■ **PROBLEM DETAILS**:
Across all the entries below, how many lines mention the string "back"? Respond with a single number.

Recorded data:
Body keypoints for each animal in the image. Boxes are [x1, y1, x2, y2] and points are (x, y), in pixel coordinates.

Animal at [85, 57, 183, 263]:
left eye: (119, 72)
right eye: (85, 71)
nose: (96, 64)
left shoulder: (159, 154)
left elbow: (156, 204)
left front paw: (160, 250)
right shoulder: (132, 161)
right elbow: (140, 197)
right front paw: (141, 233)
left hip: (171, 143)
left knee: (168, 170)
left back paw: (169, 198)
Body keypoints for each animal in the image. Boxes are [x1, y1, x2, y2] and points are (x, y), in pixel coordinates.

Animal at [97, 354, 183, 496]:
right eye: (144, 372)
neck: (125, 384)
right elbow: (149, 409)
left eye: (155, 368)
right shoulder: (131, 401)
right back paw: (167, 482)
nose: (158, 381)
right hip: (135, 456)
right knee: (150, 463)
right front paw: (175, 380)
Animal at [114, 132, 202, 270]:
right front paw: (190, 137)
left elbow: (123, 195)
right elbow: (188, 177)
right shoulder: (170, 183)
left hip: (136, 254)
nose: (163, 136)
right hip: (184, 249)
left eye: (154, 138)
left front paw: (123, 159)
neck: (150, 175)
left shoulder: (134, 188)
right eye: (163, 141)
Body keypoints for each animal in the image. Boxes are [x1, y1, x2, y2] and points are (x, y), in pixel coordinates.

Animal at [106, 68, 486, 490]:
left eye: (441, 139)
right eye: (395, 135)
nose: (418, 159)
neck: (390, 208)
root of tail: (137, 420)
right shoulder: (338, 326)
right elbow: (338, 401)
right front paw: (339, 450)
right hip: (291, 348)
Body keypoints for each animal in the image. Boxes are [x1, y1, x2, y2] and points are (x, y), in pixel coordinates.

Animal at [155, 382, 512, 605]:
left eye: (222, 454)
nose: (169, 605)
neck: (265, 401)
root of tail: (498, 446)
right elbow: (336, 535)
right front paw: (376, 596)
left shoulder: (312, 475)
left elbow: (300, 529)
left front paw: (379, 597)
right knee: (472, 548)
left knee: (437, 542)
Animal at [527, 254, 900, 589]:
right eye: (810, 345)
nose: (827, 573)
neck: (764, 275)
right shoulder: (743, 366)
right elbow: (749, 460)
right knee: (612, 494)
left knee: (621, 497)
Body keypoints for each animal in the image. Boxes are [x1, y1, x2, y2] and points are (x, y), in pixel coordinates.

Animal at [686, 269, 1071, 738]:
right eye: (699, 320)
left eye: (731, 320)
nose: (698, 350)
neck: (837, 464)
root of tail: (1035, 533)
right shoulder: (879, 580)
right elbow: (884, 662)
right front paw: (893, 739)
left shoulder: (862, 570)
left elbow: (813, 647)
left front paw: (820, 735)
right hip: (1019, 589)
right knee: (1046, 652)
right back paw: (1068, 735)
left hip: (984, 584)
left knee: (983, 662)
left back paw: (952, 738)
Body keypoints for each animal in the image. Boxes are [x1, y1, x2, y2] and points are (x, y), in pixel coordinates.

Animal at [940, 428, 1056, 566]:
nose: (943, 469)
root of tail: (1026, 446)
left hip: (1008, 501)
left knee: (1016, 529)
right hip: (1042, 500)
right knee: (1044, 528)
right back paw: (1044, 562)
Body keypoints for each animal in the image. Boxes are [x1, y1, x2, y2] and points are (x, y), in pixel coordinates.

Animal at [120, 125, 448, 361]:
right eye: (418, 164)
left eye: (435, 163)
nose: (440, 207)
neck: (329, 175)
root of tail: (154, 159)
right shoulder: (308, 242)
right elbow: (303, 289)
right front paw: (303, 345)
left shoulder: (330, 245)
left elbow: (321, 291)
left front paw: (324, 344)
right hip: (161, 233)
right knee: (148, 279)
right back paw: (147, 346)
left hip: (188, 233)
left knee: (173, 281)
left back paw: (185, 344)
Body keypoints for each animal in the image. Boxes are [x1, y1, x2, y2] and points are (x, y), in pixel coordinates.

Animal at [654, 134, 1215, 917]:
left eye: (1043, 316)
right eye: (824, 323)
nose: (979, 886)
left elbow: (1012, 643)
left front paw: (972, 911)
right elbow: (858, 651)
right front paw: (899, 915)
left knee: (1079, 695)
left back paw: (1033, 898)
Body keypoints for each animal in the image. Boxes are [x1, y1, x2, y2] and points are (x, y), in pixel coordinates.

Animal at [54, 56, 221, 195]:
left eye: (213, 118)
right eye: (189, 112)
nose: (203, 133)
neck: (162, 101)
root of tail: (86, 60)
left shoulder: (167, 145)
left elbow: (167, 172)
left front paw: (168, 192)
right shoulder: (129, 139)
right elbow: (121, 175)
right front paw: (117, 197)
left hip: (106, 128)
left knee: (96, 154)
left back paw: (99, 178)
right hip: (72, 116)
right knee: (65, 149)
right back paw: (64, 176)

■ **EXPECTED OUTPUT**:
10